**WHAT TO WORK ON:**
Taking the line with "Ürün Kategorileri" as the first and the line with "Standard 42,61 y 372" as the last, set down exactly every line in that range from the entries below, and no more.

Page-level text extractions
****************

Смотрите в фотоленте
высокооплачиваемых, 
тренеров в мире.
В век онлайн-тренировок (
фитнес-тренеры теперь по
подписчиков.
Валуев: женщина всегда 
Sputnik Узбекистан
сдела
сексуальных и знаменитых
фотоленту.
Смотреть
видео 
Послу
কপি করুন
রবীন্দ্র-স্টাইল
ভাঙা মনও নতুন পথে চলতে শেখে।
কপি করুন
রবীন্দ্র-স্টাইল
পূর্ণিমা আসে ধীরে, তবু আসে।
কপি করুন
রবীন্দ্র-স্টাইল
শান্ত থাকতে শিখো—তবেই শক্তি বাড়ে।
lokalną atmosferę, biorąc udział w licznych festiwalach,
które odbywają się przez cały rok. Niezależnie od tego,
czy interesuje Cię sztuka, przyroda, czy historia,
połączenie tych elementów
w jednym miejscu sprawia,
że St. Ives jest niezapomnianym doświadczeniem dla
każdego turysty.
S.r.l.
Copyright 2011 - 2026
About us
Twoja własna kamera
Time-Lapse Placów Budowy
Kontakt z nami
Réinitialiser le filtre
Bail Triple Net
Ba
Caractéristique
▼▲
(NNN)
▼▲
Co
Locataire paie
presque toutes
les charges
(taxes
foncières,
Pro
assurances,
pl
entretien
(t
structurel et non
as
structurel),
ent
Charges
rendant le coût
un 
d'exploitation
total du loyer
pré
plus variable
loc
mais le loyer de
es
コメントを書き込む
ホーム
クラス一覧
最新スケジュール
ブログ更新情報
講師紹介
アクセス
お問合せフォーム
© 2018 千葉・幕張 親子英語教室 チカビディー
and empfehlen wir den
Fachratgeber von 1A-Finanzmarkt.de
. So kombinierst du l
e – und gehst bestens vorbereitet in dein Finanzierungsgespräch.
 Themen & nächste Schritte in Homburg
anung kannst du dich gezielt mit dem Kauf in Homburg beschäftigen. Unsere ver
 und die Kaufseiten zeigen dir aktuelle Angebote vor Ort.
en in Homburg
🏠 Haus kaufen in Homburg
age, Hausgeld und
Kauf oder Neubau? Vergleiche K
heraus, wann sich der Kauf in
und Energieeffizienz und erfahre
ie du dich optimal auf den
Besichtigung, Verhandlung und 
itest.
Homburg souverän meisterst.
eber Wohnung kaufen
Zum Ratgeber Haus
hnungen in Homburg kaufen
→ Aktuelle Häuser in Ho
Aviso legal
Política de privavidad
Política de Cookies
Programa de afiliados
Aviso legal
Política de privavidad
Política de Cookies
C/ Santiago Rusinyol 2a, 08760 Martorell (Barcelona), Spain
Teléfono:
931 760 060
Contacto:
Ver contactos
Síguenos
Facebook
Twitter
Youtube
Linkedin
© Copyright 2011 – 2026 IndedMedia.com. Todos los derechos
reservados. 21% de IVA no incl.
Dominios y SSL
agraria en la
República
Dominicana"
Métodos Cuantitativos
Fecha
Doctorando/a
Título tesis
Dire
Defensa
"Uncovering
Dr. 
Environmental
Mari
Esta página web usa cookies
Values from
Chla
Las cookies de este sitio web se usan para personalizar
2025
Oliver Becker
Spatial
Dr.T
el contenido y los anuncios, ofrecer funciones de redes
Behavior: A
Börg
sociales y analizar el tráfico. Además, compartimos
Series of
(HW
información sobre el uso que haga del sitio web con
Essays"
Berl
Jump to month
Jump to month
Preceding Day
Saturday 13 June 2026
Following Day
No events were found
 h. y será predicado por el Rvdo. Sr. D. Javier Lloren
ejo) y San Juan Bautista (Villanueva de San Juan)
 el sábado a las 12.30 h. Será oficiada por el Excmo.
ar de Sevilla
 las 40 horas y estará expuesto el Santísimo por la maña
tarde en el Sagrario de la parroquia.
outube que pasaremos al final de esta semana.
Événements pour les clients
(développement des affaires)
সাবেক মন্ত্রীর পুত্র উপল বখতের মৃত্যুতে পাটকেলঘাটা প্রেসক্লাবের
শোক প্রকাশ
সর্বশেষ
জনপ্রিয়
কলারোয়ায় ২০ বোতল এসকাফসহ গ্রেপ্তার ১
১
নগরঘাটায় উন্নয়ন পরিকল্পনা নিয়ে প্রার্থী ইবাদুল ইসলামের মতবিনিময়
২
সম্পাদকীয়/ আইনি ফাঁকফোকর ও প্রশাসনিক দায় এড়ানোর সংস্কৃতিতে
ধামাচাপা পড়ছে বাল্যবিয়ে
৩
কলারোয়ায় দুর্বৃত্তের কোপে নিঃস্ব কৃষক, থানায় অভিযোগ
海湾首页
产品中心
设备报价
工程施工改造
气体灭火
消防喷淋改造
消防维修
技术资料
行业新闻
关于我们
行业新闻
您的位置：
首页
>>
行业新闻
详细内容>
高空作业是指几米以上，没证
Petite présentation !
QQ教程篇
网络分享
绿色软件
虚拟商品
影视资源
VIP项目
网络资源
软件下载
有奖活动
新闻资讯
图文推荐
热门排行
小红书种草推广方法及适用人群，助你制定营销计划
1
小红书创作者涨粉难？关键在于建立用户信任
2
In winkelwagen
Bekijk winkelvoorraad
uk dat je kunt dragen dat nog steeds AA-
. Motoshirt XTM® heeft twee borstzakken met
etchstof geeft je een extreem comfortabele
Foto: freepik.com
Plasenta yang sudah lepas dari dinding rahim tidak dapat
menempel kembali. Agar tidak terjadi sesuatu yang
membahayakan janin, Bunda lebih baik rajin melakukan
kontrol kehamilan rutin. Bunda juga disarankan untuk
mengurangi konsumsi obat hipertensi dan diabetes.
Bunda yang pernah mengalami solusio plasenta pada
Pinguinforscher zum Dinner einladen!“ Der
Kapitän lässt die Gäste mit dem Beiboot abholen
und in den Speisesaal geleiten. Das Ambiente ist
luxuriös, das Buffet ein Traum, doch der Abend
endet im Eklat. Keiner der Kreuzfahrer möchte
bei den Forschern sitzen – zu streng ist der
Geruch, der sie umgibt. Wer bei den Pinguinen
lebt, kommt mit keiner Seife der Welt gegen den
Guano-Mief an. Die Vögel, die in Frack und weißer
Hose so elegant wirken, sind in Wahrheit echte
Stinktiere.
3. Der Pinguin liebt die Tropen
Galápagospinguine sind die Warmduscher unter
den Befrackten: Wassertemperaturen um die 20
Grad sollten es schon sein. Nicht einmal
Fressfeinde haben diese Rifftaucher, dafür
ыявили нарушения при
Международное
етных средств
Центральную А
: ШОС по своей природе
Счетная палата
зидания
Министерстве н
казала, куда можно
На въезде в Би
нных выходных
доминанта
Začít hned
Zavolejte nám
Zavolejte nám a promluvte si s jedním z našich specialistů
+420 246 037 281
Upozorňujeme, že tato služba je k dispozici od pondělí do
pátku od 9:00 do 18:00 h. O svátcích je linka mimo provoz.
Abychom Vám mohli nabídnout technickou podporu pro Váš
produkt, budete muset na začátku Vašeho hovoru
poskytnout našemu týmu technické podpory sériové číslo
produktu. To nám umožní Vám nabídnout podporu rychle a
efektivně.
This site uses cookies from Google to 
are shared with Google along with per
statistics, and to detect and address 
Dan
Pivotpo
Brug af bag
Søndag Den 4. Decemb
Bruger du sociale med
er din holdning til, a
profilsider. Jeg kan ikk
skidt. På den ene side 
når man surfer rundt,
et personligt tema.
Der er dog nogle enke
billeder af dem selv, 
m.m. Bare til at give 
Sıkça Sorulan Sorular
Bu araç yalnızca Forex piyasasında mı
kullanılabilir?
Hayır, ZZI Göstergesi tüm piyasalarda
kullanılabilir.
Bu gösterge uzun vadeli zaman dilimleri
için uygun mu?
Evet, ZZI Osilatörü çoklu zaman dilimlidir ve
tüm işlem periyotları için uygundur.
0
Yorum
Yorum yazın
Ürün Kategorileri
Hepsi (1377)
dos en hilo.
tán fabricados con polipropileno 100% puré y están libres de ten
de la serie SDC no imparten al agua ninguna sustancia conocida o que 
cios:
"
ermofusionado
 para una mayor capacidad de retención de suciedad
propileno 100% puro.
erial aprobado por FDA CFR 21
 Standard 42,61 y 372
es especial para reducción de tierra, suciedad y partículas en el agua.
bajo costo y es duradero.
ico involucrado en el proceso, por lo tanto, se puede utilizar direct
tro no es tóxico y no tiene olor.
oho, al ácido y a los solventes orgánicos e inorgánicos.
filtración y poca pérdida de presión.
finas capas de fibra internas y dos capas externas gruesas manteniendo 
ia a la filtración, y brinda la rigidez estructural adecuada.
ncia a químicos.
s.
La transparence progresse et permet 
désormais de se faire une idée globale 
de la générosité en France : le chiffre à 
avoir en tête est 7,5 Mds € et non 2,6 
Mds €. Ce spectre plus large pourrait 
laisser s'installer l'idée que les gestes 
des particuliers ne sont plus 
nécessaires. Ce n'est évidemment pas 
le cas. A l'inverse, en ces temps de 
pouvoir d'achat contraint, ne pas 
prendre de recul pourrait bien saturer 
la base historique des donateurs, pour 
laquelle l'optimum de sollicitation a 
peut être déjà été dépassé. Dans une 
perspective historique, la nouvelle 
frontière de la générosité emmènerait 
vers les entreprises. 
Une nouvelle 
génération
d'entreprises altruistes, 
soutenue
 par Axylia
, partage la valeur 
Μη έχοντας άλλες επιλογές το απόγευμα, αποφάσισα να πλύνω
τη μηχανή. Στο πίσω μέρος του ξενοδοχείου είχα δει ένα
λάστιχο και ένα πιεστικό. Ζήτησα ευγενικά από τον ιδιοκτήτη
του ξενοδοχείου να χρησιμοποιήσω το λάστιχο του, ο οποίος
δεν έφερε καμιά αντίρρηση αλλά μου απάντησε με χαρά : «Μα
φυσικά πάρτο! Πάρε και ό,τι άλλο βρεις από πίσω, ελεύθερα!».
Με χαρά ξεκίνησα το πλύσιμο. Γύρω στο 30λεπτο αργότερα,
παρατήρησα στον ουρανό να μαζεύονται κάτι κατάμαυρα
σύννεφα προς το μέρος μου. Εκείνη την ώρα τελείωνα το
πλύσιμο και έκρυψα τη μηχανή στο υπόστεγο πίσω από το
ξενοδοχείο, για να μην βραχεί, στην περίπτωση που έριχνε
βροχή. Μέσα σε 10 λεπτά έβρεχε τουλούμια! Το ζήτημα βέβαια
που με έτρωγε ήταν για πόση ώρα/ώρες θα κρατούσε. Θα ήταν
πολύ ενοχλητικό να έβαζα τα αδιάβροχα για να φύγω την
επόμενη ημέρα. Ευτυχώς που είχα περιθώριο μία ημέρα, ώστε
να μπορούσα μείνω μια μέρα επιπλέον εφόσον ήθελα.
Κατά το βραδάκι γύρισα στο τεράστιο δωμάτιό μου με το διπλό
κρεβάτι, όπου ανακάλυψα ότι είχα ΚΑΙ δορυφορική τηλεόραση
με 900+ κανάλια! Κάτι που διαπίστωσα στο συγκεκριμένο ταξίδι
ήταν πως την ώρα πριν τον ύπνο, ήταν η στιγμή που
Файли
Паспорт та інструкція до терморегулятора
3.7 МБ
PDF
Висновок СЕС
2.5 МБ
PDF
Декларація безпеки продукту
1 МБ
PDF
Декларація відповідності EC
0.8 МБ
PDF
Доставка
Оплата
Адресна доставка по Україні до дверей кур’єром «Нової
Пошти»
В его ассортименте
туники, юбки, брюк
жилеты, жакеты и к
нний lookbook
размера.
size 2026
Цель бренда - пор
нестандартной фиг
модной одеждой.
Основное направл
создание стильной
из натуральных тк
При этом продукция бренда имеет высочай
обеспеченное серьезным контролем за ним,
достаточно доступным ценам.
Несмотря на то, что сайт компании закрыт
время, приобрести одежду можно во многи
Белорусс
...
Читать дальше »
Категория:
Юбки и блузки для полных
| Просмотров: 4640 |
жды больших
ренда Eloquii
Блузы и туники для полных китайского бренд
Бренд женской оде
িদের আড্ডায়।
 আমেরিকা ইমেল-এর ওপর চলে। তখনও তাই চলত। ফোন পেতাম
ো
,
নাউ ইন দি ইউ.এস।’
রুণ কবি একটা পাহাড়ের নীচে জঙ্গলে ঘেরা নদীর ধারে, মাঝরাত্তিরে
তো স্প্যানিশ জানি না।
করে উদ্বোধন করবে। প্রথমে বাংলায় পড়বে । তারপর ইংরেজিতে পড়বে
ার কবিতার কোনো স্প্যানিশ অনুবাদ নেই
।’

****************

**TASK OUTPUT:**
Ürün Kategorileri
Hepsi (1377)
dos en hilo.
tán fabricados con polipropileno 100% puré y están libres de ten
de la serie SDC no imparten al agua ninguna sustancia conocida o que 
cios:
"
ermofusionado
 para una mayor capacidad de retención de suciedad
propileno 100% puro.
erial aprobado por FDA CFR 21
 Standard 42,61 y 372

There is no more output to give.